SOURCE INFORMATION
──────

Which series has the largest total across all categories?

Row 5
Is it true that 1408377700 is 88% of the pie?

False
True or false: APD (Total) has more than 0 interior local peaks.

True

──────

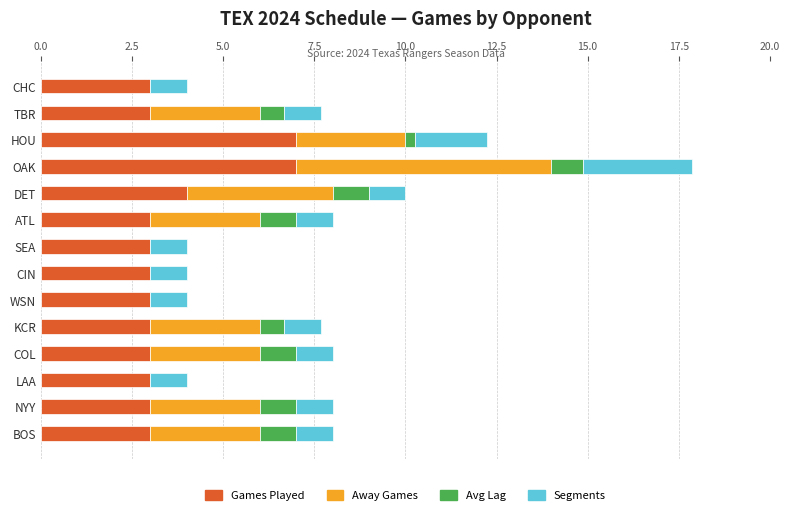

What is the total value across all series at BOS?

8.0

──────

REQUIRED WORK
Can you update the records between the line holding "Which series has" and the line holding "True or false: APD", inclusive, swapping "categories" for "groups" and returning only those lines with everything else unchanged?

RESULT FOR THIS TASK
Which series has the largest total across all groups?

Row 5
Is it true that 1408377700 is 88% of the pie?

False
True or false: APD (Total) has more than 0 interior local peaks.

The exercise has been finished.